Anyone who touches a cave wall, steadies themselves against it while passing, or sneezes near it leaves behind tiny traces of themselves. Researchers have now shown for the first time that such traces can survive for tens of thousands of years: in caves in Spain and Portugal, they found ancient human DNA directly on the walls – in some places where Stone Age people made art.
The study grew out of the international "First Art" project, led by research groups in Spain and Portugal together with the Max Planck Institute for Evolutionary Anthropology in Leipzig and partners from several countries. The samples were originally meant only to determine the age and chemical make-up of the paint pigments. A fraction of each sample was enough to also search for DNA.

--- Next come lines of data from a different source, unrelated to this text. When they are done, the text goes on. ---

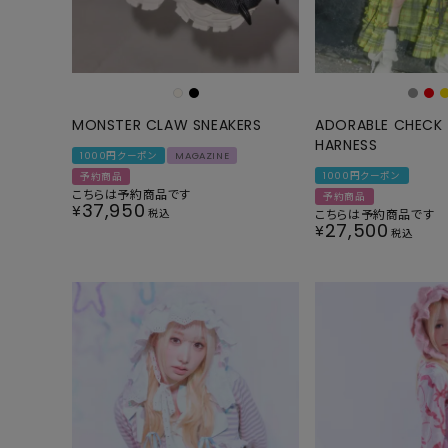
ONE PIECE
PANTS
ALL
ALL
ONE PIECE
PANTS
JUMPER SKIRT
DENIM
MONSTER CLAW SNEAKERS
ADORABLE CHECK 
HARNESS
SHORT P
1000円クーポン
MAGAZINE
1000円クーポン
予約商品
SALOPETT
こちらは予約商品です
予約商品
37,950
¥
税込
こちらは予約商品です
27,500
PEPE
SALE
¥
税込
ALL
ALL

Five hits among 120 samples
Of 120 samples taken, only five yielded unambiguously ancient human DNA. They come from the Escoural Cave in Portugal – including a pigmented calcite crust from so-called Panel 11 – and from the Covarón Cave in northern Spain. Surprisingly, two of these samples contained no animal DNA at all. That strongly suggests humans deposited the genetic material directly, through saliva or sweat, for instance.
It is especially notable that DNA also turned up on unpainted sections of wall that had actually been intended as negative controls. The material, at least 2,000 and probably far older, shows that cave walls themselves can preserve biological traces for very long periods.
A new tool – with open questions
For archaeogenetics, this opens up a new source. Until now the field relied mainly on bones and teeth, which are rare, or on cave sediment, in which human and animal DNA are mixed. Now the walls themselves come into view as a "genetic archive" – even where no skeletal remains survive.
For now, though, the DNA cannot be assigned to any single person, let alone a particular artist. And the approach has a downside: every sample intrudes on fragile cultural heritage. Experts therefore caution weighing carefully which questions truly justify taking a sample. The findings appeared in the journal Nature Communications.